**ACTIVITIES**
1. In the news report on the DeLorean audit verdict, what is the name of the trustee representing DeLorean's US creditors?
2. Pick up the news report on the DeLorean audit verdict after its final sentence and carry it on.

**SELECTED EXCERPT**
★ ★ ★ ★

Arthur Andersen faced humiliation and costs of up to #100m after a New York jury unanimously agreed it was negligent and in breach of contract in its role as auditor of sports car maker DeLorean, which crashed in 1982.
The verdict was hailed as a victory after 16 years of legal battles by the trustee representing DeLorean’s US creditors, mostly small components suppliers.
Observers questioned why Andersens took the risk of a jury trial after it agreed to pay the UK government, which injected #77m in the company, z21m in an out of court settlement last November. It is understood the trustee, David Allard, was less willing to lower his claim for compensation.
Andersens partner Ian Plaistowe denied rumours ‘heads would roll’ in the firm or it would pursue compensation from its legal advisers. ‘This ridiculous verdict is more an issue of the US jury system than the advice we received,’ he said.

★ ★ ★ ★

**RECORDED DATA**
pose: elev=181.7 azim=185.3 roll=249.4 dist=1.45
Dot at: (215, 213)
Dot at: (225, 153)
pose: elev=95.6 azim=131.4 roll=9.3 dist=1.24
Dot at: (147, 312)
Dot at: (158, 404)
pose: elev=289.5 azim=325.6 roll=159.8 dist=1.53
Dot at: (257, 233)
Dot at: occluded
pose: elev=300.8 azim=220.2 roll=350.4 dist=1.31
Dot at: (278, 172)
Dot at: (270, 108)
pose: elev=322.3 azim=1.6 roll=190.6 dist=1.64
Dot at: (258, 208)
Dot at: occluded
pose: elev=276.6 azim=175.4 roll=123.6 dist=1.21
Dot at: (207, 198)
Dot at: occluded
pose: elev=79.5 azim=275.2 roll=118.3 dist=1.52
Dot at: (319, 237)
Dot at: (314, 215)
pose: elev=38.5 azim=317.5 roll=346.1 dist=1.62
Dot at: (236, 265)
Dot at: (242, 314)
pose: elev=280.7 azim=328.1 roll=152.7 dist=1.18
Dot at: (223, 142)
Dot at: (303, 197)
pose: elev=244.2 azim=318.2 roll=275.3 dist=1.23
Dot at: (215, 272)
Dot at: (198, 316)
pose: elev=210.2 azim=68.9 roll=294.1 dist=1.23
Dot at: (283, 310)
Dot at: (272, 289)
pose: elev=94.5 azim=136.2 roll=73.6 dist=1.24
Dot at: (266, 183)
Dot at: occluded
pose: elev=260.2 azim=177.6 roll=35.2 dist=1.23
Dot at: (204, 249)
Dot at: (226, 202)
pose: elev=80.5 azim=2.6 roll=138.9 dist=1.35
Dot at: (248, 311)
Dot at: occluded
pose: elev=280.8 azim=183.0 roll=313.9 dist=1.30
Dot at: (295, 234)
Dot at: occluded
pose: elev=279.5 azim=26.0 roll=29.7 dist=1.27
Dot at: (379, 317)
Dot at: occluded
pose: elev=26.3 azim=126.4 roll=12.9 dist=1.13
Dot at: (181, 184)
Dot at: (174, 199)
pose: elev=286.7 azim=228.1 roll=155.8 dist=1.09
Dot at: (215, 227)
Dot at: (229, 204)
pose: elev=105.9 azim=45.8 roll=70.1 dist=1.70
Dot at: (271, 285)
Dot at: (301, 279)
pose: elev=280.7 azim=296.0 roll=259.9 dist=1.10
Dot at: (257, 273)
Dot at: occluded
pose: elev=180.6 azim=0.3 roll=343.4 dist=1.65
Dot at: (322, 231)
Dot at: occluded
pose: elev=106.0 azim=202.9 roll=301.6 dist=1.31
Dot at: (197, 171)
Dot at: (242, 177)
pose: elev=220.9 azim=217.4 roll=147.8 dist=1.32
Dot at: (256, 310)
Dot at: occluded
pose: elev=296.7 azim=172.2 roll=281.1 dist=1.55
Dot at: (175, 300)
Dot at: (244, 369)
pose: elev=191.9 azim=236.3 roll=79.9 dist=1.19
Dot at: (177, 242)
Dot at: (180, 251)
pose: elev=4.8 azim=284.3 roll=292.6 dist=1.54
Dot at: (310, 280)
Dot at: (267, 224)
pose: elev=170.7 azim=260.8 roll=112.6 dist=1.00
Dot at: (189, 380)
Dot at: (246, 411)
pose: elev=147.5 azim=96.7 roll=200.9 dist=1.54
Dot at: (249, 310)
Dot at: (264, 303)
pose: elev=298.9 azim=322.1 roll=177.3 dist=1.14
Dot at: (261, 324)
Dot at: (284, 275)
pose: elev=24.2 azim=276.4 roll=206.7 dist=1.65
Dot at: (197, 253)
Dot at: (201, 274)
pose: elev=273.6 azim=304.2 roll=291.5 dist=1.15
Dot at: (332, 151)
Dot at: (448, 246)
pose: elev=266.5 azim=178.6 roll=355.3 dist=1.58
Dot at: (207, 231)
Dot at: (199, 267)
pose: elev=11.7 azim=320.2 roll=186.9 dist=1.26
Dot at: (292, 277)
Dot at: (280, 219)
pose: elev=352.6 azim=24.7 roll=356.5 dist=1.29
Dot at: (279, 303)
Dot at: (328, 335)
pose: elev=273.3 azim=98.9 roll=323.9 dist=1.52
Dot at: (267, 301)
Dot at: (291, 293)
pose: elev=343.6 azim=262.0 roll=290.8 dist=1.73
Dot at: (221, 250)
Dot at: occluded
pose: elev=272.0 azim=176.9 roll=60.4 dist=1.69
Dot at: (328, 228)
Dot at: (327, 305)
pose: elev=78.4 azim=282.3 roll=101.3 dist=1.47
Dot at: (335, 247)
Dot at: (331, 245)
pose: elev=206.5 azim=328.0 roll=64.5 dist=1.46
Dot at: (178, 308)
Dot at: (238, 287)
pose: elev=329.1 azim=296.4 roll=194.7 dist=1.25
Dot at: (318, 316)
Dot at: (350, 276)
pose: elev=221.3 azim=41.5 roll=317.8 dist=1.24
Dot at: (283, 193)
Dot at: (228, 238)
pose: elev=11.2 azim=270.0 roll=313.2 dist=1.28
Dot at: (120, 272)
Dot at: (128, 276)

★ ★ ★ ★

**OUTPUTS FOR THE TASKS**
1. David Allard.

2.
Andersens was told by the New York supreme court it should pay $46.2m in compensatory damages to the trustee – a sum that could rise to $120m after interest at 9% is backdated to 1978, when the breach of contract took place.
Chris Hughes, liquidator of the company and a Coopers & Lybrand partner, said Andersens should have avoided court ‘because the creditors could go for the core of the argument without the political baggage the UK government brought’.